### 引用文
メディアとつきあう際に生じる困難

現代においてメディアとつきあうのは難しい。

この記事では、メディアと付き合う際に生じる困難を指摘してみた。赤太字が言いたいことのまとめだ。

「日本のメディアが中国や北朝鮮に操られている」説は陰謀論なのか?

日本のTVメディアと一部の新聞が中国や北朝鮮、韓国等に操られていると一部の人は信じている。この仮説を補強する材料というか状況証拠のようなものはたくさんある。

しかし確かな証拠は無いようにも思える。

NHK出身の和田政宗氏も、TBS出身の山口敬之氏もメディア内部に第三国人の勢力が入り込んでいるのを見たとは言っていない。

保守論壇の江崎道朗氏はフェイスブックで「マスコミの大勢は反安倍ではない」とさえ言っている。

### データ抜粋
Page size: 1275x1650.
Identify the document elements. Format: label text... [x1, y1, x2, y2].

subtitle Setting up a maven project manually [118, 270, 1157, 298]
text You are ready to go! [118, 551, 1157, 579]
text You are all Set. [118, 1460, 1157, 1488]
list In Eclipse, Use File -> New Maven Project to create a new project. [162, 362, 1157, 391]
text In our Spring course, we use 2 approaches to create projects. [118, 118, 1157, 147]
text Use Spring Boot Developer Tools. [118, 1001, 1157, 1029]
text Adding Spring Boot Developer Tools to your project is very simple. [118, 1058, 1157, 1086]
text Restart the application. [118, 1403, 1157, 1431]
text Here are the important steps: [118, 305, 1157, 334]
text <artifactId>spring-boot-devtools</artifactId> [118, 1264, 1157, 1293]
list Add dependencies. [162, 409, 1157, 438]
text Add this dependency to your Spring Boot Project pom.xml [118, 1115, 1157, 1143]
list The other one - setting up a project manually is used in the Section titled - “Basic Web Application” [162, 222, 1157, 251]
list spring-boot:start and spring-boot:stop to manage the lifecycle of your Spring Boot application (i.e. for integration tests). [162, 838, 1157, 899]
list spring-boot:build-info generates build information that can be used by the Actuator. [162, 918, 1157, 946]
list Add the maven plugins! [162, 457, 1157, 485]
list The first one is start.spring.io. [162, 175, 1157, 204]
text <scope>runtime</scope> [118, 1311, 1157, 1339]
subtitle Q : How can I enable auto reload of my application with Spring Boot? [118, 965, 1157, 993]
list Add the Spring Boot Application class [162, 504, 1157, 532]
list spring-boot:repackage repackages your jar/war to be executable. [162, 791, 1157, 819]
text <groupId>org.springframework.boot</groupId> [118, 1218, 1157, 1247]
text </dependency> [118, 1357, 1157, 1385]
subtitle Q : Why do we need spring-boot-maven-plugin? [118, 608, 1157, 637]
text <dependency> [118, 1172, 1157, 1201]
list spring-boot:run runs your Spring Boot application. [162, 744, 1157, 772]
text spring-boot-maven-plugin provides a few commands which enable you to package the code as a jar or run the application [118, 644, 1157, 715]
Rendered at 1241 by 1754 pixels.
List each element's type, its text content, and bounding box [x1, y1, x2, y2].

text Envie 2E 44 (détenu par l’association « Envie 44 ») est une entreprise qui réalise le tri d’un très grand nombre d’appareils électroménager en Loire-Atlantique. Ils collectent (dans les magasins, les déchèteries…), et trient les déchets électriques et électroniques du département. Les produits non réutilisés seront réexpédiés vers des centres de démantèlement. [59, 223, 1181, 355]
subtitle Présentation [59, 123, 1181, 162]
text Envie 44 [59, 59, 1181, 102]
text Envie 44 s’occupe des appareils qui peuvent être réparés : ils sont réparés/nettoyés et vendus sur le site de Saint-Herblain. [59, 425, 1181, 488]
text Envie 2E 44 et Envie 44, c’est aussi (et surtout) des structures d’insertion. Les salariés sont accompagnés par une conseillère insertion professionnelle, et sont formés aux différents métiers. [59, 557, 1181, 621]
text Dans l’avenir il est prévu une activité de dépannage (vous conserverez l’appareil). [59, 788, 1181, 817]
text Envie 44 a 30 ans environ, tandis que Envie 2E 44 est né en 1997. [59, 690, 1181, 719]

### 課題概要
メディアとのつきあい方を論じた文章を、「現代においてメディアとつきあうのは難しい。」を含むところから書き始め、「しかし確かな証拠は無いようにも思える。」で書き終えて示してください。その際、「北朝鮮」を「ロシア」に差し替えてください。

### 出力結果
現代においてメディアとつきあうのは難しい。

この記事では、メディアと付き合う際に生じる困難を指摘してみた。赤太字が言いたいことのまとめだ。

「日本のメディアが中国やロシアに操られている」説は陰謀論なのか?

日本のTVメディアと一部の新聞が中国やロシア、韓国等に操られていると一部の人は信じている。この仮説を補強する材料というか状況証拠のようなものはたくさんある。

しかし確かな証拠は無いようにも思える。